Rock, now 27-4, may have set the stage for a lucrative first defence with the win. John Duddy's manager Eddie McLoughlin and Irish Ropes matchmaker Jim Borzell were both in attendance at Saturday night's Stadium show, and have already engaged in preliminary talks with Peters about a Rock-Duddy fight for the Irish title on September 29th at New York's Madison Square Garden Theatre.
Duddy must first get by Freddy Cuevas at the same venue next Saturday, and may engage in yet another tune-up bout in Las Vegas underneath the August 12th Hasim Rahman-Oleg Maskaev heavyweight championship fight.
But, said the 34 year-old Pink Panther, "I'd be delighted to come over there. John Duddy seems to be very much in demand at the moment, and I haven't got too much time left, so it would be a big occasion if it comes off".
Fagan, a full-time Oklahoma schoolteacher, celebrated the start of his summer vacation with a methodical destruction of Thomas, who though Netherlands-born and England-domiciled, does have an Irish mother.

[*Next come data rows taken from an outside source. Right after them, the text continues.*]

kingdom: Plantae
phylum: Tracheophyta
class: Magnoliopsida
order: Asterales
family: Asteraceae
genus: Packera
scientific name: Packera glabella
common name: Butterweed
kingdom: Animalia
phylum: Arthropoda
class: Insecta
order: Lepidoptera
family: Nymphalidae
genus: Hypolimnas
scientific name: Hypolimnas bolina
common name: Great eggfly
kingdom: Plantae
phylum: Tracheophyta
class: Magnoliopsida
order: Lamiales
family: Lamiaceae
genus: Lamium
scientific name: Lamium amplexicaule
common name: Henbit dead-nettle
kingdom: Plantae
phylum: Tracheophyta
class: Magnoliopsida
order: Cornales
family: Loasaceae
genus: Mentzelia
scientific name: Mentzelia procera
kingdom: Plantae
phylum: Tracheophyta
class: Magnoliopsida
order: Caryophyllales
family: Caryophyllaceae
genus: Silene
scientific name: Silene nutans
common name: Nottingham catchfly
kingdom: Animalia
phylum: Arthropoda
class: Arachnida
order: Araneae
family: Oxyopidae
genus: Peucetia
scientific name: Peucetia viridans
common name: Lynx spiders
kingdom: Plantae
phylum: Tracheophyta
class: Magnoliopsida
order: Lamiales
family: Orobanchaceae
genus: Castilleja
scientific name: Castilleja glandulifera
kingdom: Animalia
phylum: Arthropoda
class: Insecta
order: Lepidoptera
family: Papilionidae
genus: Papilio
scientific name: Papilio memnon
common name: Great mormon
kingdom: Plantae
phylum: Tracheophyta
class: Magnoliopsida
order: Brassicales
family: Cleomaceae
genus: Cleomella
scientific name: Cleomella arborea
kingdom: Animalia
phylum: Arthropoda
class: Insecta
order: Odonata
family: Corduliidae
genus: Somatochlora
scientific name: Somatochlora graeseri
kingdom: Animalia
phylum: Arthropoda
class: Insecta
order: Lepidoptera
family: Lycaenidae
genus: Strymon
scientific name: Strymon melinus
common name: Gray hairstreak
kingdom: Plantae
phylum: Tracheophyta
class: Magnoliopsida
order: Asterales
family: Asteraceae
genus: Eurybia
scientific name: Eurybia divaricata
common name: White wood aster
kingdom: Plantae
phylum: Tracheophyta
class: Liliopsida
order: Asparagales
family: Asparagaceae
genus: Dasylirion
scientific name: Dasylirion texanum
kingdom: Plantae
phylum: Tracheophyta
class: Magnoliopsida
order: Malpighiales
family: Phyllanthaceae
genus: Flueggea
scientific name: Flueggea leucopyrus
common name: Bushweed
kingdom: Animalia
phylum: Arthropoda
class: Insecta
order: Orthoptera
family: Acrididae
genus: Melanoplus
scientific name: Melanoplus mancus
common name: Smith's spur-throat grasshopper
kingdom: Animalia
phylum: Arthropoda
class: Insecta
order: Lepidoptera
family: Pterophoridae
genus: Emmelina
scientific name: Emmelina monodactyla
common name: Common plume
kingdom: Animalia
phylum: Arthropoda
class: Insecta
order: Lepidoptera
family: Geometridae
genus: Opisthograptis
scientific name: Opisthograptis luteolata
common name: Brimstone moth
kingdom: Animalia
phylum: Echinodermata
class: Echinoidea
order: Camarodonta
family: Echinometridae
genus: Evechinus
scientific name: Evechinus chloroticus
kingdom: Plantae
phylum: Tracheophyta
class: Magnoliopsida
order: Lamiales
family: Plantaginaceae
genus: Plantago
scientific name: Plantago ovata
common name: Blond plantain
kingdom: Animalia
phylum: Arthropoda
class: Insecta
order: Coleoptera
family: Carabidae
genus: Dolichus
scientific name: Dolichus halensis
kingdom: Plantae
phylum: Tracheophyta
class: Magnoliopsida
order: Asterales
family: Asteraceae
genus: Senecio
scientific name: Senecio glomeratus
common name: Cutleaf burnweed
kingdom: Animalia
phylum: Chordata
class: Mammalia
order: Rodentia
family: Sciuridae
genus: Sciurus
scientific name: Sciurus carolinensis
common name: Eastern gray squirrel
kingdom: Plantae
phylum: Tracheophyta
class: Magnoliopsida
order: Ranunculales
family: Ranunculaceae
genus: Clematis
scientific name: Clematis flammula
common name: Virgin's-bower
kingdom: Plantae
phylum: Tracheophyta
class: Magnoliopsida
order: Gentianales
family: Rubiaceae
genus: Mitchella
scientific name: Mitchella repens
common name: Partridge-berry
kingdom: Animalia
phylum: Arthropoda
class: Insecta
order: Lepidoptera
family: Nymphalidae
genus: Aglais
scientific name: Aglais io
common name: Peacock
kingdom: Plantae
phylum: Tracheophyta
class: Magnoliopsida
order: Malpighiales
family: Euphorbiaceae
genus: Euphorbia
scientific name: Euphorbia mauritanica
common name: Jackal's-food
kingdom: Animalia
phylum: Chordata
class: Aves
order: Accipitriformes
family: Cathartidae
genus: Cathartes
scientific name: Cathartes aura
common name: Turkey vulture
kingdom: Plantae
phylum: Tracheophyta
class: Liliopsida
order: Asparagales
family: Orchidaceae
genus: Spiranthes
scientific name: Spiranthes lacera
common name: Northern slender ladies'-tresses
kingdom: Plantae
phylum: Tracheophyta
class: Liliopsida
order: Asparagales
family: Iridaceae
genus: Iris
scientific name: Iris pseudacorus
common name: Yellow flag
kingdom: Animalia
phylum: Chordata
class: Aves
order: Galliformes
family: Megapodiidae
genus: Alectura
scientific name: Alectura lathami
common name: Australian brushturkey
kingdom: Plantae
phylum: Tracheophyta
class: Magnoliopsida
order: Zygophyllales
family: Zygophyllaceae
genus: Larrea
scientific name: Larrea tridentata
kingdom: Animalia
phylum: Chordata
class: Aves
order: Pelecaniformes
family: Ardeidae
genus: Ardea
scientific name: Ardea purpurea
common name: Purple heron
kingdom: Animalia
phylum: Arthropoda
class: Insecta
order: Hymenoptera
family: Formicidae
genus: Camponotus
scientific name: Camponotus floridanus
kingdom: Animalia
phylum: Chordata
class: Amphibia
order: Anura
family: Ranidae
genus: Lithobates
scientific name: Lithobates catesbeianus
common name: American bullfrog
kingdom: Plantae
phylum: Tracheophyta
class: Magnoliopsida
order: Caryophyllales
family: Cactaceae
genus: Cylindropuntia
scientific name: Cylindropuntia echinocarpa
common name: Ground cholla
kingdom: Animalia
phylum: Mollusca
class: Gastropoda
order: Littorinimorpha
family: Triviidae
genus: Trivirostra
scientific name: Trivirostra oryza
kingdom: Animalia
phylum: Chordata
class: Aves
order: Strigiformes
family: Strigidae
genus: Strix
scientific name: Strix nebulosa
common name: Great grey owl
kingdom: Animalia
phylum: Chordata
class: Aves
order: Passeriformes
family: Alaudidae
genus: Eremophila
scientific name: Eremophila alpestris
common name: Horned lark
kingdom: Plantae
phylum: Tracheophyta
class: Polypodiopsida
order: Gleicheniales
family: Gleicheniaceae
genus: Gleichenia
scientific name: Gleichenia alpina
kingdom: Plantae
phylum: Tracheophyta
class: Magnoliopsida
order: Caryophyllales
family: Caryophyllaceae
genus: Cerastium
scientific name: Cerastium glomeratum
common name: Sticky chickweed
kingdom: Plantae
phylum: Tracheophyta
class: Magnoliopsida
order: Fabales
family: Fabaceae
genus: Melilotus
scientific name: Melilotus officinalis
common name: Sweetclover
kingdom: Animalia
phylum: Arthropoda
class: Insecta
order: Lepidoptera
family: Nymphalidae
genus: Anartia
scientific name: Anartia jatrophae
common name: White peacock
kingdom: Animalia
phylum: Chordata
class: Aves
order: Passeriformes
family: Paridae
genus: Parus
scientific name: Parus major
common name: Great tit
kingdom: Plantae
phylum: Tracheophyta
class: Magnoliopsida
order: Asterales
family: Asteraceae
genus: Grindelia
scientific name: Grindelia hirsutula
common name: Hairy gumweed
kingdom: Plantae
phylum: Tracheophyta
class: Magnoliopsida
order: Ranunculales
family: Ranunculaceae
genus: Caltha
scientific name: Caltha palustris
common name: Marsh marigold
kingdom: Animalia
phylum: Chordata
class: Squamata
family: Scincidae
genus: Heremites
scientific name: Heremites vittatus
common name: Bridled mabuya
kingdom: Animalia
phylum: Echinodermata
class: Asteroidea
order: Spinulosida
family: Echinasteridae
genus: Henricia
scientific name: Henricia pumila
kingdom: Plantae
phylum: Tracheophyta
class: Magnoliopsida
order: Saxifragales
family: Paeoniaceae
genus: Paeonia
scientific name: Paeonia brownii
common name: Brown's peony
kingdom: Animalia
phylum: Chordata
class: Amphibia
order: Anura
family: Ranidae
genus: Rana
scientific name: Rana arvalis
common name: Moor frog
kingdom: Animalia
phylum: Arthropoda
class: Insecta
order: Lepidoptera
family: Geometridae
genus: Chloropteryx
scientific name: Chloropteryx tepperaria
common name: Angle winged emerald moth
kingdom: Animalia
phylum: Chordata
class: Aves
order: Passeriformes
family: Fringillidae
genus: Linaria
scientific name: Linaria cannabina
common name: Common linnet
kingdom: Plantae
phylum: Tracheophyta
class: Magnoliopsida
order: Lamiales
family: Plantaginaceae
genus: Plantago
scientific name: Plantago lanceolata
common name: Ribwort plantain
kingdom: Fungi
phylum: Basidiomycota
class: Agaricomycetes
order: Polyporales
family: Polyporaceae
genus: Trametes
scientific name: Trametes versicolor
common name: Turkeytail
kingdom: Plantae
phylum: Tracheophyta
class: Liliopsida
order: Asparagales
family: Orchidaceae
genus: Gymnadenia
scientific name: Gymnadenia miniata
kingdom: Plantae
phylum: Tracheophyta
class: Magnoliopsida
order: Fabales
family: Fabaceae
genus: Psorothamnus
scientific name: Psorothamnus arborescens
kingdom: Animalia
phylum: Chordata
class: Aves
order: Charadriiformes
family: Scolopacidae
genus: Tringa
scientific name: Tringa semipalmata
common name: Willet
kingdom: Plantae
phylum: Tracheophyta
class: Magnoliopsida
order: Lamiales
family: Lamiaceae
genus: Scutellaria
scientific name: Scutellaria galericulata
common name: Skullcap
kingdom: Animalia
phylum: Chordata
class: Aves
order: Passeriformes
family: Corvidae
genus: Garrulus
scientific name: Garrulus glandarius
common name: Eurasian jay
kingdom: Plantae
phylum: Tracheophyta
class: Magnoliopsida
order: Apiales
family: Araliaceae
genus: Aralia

Fagan knocked Thomas down in the fifth round, a delayed reaction to a body shot, and then in the seventh employed what he called "my Ricky Hatton move," a quick one-two followed by a sidestep and a lethal left to the body straight up the middle that, in Fagan's words, "tore the guts right out of him".
Thomas painfully struggled to his feet, but another right from Fagan sent him down again and referee Emil Tiedt stopped the contest at 2:21 of the round without bothering to complete his count.
Phelan is now 9-6-1. Fagan, 16-3, plans to spend the summer at his Portmarnock home before reporting back to resume his duties at Colombus Elementary School for the new autumn term.